Depuis février et la publication du rapport de la Cour des comptes révélant une dette cachée de 7 milliards de dollars, les nouvelles autorités sénégalaises multiplient les annonces sans pour autant dévoiler leur stratégie concrète. "La démarche de transparence des nouvelles autorités autour de la dette est globalement saluée par les investisseurs. Néanmoins, beaucoup s'inquiètent du fait que cela traîne en longueur", confie au Monde un responsable du FMI.
Cette lenteur dans la mise en œuvre inquiète d'autant plus que la situation financière du pays continue de se dégrader.
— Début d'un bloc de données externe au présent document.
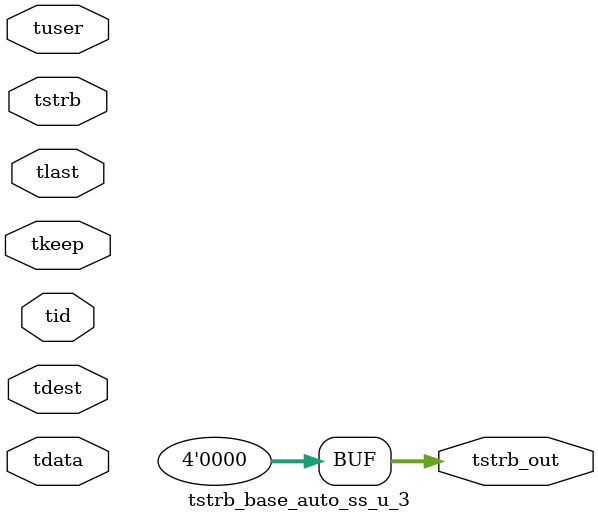
<source format=v>


`timescale 1ps/1ps

module tstrb_base_auto_ss_u_3 #
(
parameter C_S_AXIS_TDATA_WIDTH = 32,
parameter C_S_AXIS_TUSER_WIDTH = 0,
parameter C_S_AXIS_TID_WIDTH   = 0,
parameter C_S_AXIS_TDEST_WIDTH = 0,
parameter C_M_AXIS_TDATA_WIDTH = 32
)
(
input  [(C_S_AXIS_TDATA_WIDTH == 0 ? 1 : C_S_AXIS_TDATA_WIDTH)-1:0     ] tdata,
input  [(C_S_AXIS_TUSER_WIDTH == 0 ? 1 : C_S_AXIS_TUSER_WIDTH)-1:0     ] tuser,
input  [(C_S_AXIS_TID_WIDTH   == 0 ? 1 : C_S_AXIS_TID_WIDTH)-1:0       ] tid,
input  [(C_S_AXIS_TDEST_WIDTH == 0 ? 1 : C_S_AXIS_TDEST_WIDTH)-1:0     ] tdest,
input  [(C_S_AXIS_TDATA_WIDTH/8)-1:0 ] tkeep,
input  [(C_S_AXIS_TDATA_WIDTH/8)-1:0 ] tstrb,
input                                                                    tlast,
output [(C_M_AXIS_TDATA_WIDTH/8)-1:0 ] tstrb_out
);

assign tstrb_out = {1'b0};

endmodule


</source>
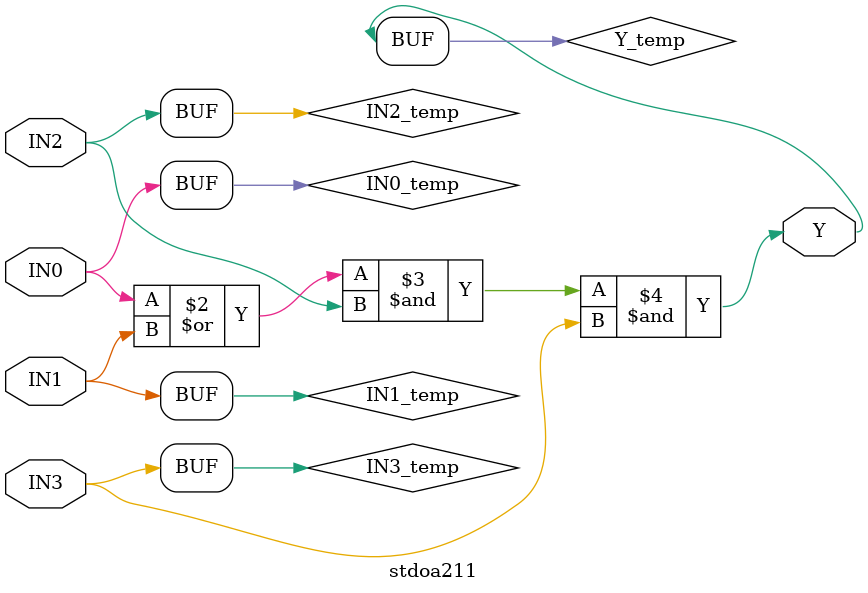
<source format=v>
module stdoa211(IN0,IN1,IN2,IN3,Y);
  parameter
        d_IN0_r = 0,
        d_IN0_f = 0,
        d_IN1_r = 0,
        d_IN1_f = 0,
        d_IN2_r = 0,
        d_IN2_f = 0,
        d_IN3_r = 0,
        d_IN3_f = 0,
        d_Y_r = 1,
        d_Y_f = 1;
  input  IN0;
  input  IN1;
  input  IN2;
  input  IN3;
  output  Y;
  wire  IN0_temp;
  wire  IN1_temp;
  wire  IN2_temp;
  wire  IN3_temp;
  reg  Y_temp;
  assign #(d_IN0_r,d_IN0_f) IN0_temp = IN0;
  assign #(d_IN1_r,d_IN1_f) IN1_temp = IN1;
  assign #(d_IN2_r,d_IN2_f) IN2_temp = IN2;
  assign #(d_IN3_r,d_IN3_f) IN3_temp = IN3;
  assign #(d_Y_r,d_Y_f) Y = Y_temp;
  always
    @(IN0_temp or IN1_temp or IN2_temp or IN3_temp)
      begin
      Y_temp = (((IN0_temp | IN1_temp) & IN2_temp) & IN3_temp);
      end
endmodule

</source>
Le dernier rapport de la banque britannique Barclays, publié le 30 juin, réévalue la dette publique sénégalaise à 119% du PIB pour 2024, faisant du Sénégal "le pays le plus endetté d'Afrique", selon Le Monde.
Face à cette dégradation continue, Ousmane Sonko a tenté de rassurer lors d'une allocution télévisée de 45 minutes diffusée le 1er juillet. "Nous avons hérité d'un pays malade. Le régime précédent a hypothéqué le pays et les générations à venir", a-t-il déclaré, promettant qu'un "plan de redressement" serait présenté "sous peu". Mais là encore, aucun détail concret n'a été fourni.
Malgré le silence officiel, plusieurs sources permettent d'entrevoir ce que pourrait contenir ce fameux plan de redressement. D'après Le Monde, "le ministère des finances a communiqué à plusieurs reprises ces derniers mois sur la nécessité d'une réforme fiscale, ambitieuse et structurelle".
Un haut fonctionnaire proche du dossier, interrogé par le quotidien français, dévoile les grandes lignes envisagées : "Il est question de supprimer un certain nombre de subventions à l'énergie, des exonérations fiscales, mais aussi d'élargir l'assiette d'imposition". Une approche que le premier ministre avait déjà esquissée lors de sa déclaration de politique générale fin 2024 : "Il faut faire payer moins les Sénégalais, mais tous les Sénégalais", avait-il énoncé.
Des négociations au point mort avec le FMI
Cette philosophie fiscale s'inscrit dans un contexte budgétaire particulièrement contraint. Selon la loi de finances rectificative votée le 28 juin, près de 39,7% des dépenses du budget général sont déjà absorbées par les salaires de la fonction publique et le remboursement de la dette. "Presque tout l'argent du pays est consacré à la dette", a confirmé Ousmane Sonko lors de son intervention télévisée.
L'urgence de la situation est d'autant plus criante que les négociations avec les bailleurs internationaux piétinent. Les discussions avec le Fonds monétaire international n'ont toujours pas permis de lever la suspension du prêt d'1,8 milliard de dollars accordé au Sénégal.
"Nous avançons sur la question du misreporting [fausse déclaration] de la dette par les anciennes autorités mais, pour l'instant, il n'y a pas de négociation à proprement parler pour un nouveau programme avec les autorités", indique une source du FMI citée par Le Monde.
Cette situation complique davantage l'accès du Sénégal aux marchés financiers internationaux. Les obligations d'État sénégalaises en dollars ont perdu de leur valeur : -15% pour celles à échéance 2033, -32,8% pour celles de 2048, révèle le quotidien français.
Pour compenser, Dakar s'est tournée vers le marché régional de l'UEMOA, récoltant 400 milliards de francs CFA en avril et près de 300 milliards fin juin, avec des taux d'intérêt entre 6% et 7%. Le pays prépare également le lancement de "diaspora bonds" pour 1 500 milliards de francs CFA, un emprunt obligataire réservé aux ressortissants de la diaspora.
Malgré l'annonce de l'installation d'une usine Mercedes d'assemblage de camions au Sénégal, censée prouver l'attractivité du pays, les observateurs restent sceptiques. "Ce serait un non-événement si nous n'étions pas en période de crise", tempère Elimane Haby Kane, directeur exécutif du groupe de réflexion LEGS Africa, cité par Le Monde.